By Alice Levine
Alice Levine works as a consultant in the fields of math and literacy for adult learners, and assisting parents in supporting their children’s learning. She lives in Easthampton, MA.
“This is our book!” said a mother in a literacy class in Guatemala City as she hugged the book to her heart. The book, Armando and the Blue Tarp School (which we read in Spanish) tells the true story of a school that was started on a tarp outside a garbage dump in Mexico City. The story closely mirrored the experience of the families in Guatemala City who participated, along with their children, in an educational program for those who made their living sorting through and reselling items they found in the large “basurero” in the nation’s capital.
Armando and his father are trash-pickers in Tijuana, Mexico, but when Señor David brings his "school"--a blue tarp set down near the garbage dump--to their neighborhood, Armando's father decides that he must attend classes and learn. Based on a true story
In having the good fortune to teach classes for parents in the Boston Public Schools, I also saw, again and again, the impact of introducing books that reflected the lives and cultures of the families. I remember well the overwhelming response to the first book we used in a parent ESOL class--Grandma’s Records by Eric Velasquez.
Every summer, Eric goes to live with his grandmother in El Barrio (Spanish Harlem) while his parents work. Through the long hot days, Grandma fills her apartment with the blaring horns and conga drums of Bomba y Plena, salsa, and merengue-the music she grew up with in Puerto Rico-sharing her memories and passions with Eric.
As the adult students read about the author’s memories of his time with his grandmother in El Barrio in NYC, I saw how this book spoke to their pride in their own cultures and got them excited about reading—for many of them, for the first time in their lives. And when the book ended with the grandmother’s favorite song—a song the parents all knew—the whole class began to sing and begged to take the book home to share with their children.
With a Parent ESOL class in another of the Boston elementary schools, we read the book Visiting Day by one of my favorite authors, Jacqueline Woodson.
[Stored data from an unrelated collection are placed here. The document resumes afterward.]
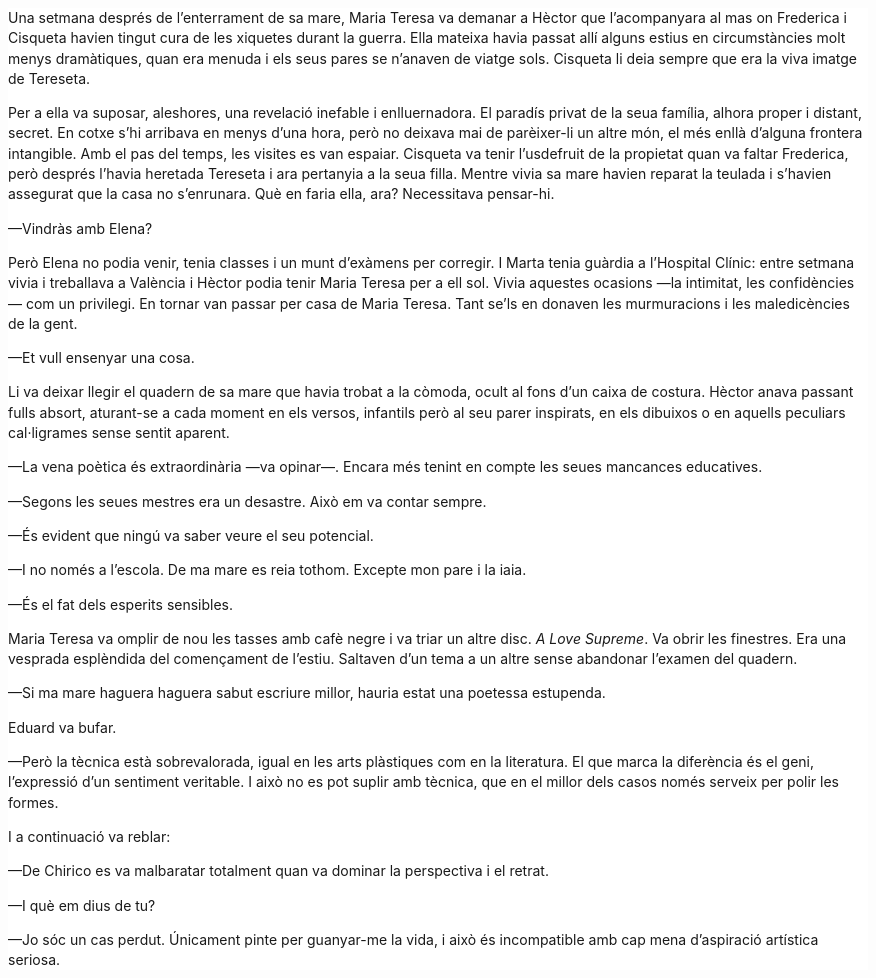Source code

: Una setmana després de l’enterrament de sa mare, Maria Teresa va demanar a Hèctor que l’acompanyara al mas on Frederica i Cisqueta havien tingut cura de les xiquetes durant la guerra. Ella mateixa havia passat allí alguns estius en circumstàncies molt menys dramàtiques, quan era menuda i els seus pares se n’anaven de viatge sols. Cisqueta li deia sempre que era la viva imatge de Tereseta.

Per a ella va suposar, aleshores, una revelació inefable i enlluernadora. El paradís privat de la seua família, alhora proper i distant, secret. En cotxe s’hi arribava en menys d’una hora, però no deixava mai de parèixer-li un altre món, el més enllà d’alguna frontera intangible. Amb el pas del temps, les visites es van espaiar. Cisqueta va tenir l’usdefruit de la propietat quan va faltar Frederica, però després l’havia heretada Tereseta i ara pertanyia a la seua filla. Mentre vivia sa mare havien reparat la teulada i s’havien assegurat que la casa no s’enrunara. Què en faria ella, ara? Necessitava pensar-hi.

—Vindràs amb Elena?

Però Elena no podia venir, tenia classes i un munt d’exàmens per corregir. I Marta tenia guàrdia a l’Hospital Clínic: entre setmana vivia i treballava a València i Hèctor podia tenir Maria Teresa per a ell sol. Vivia aquestes ocasions —la intimitat, les confidències— com un privilegi. En tornar van passar per casa de Maria Teresa. Tant se’ls en donaven les murmuracions i les maledicències de la gent.

—Et vull ensenyar una cosa.

Li va deixar llegir el quadern de sa mare que havia trobat a la còmoda, ocult al fons d’un caixa de costura. Hèctor anava passant fulls absort, aturant-se a cada moment en els versos, infantils però al seu parer inspirats, en els dibuixos o en aquells peculiars cal·ligrames sense sentit aparent.

—La vena poètica és extraordinària —va opinar—. Encara més tenint en compte les seues mancances educatives.

—Segons les seues mestres era un desastre. Això em va contar sempre.

—És evident que ningú va saber veure el seu potencial.

—I no només a l’escola. De ma mare es reia tothom. Excepte mon pare i la iaia.

—És el fat dels esperits sensibles.

Maria Teresa va omplir de nou les tasses amb cafè negre i va triar un altre disc. *A Love Supreme*. Va obrir les finestres. Era una vesprada esplèndida del començament de l’estiu. Saltaven d’un tema a un altre sense abandonar l’examen del quadern.

—Si ma mare haguera haguera sabut escriure millor, hauria estat una poetessa estupenda.

Eduard va bufar.

—Però la tècnica està sobrevalorada, igual en les arts plàstiques com en la literatura. El que marca la diferència és el geni, l’expressió d’un sentiment veritable. I això no es pot suplir amb tècnica, que en el millor dels casos només serveix per polir les formes.

I a continuació va reblar:

—De Chirico es va malbaratar totalment quan va dominar la perspectiva i el retrat.

—I què em dius de tu?

—Jo sóc un cas perdut. Únicament pinte per guanyar-me la vida, i això és incompatible amb cap mena d’aspiració artística seriosa.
A young girl and her grandmother prepare for a very special day--the one day a month they get to visit the girl's father in prison. "Only on visiting day is there chicken frying in the kitchen at 6 a.m, and Grandma in her Sunday dress, humming soft and low." As the little girl and her grandmother get ready, her father, who adores her, is getting ready, too, and readers get to join the community of families who make the trip together, as well as the triumphant reunion between father and child.
This book is about the experience of a grandmother and her granddaughter who go to visit the child’s father in prison. After we finished the book I asked the parents if they would like to take the book home to read with their children. One parent said she didn’t think it was a good book for young children because of the topic of incarceration. When others wanted to borrow a copy , however, this parent followed suit. When participants returned for class the next week, the mother who had objected told us,
“A few years ago, my older son went to prison. We never really talked about it with my younger son, who was about 6 years old at the time. However, now he is 9 and when we read this book together, he had a lot to talk about—and a lot of questions. It seems like reading this book together gave us a chance to talk about some hard issues.”
Similarly, Haitian parents who had very limited English skills and no first language literacy were thrilled by the evocative pictures and poetic text of Denize Lauture’s book Running the Road to ABC—and wrote a beautiful letter to the author, saying they were “so proud of him.” Somali mothers and grandmothers loved the book Wangari’s Trees of Peace (about the Kenyan environmental activist) so much that they began greeting each other as Wangari!
This true story of Wangari Maathai, environmentalist and winner of the Nobel Peace Prize, is a shining example of how one woman's passion, vision, and determination inspired great change
In a class I taught in Spanish, A Mexican-American grandmother told me that she had always found reading boring—and then she asked if I could suggest some more adult-oriented books that would excite her as much as the children’s books we read like Wilma Sin Límites (Wilma Unlimited) by Kathleen Krull.
I saw the power of using books like these to engage parents in their children’s learning, including parents who often felt that there was not a place for them in their children’s schools—or even in their children’s “increasingly American” lives. Once parents themselves were engaged in reading and discussing these books, they became excited about sharing them with their children. Familiar with books that their children requested—like Dora the Explorer or Captain Underpants—-parents and grandparents from many racial, religious and cultural groups said that they had never known that books like this—books reflecting their own cultures and lives—even existed.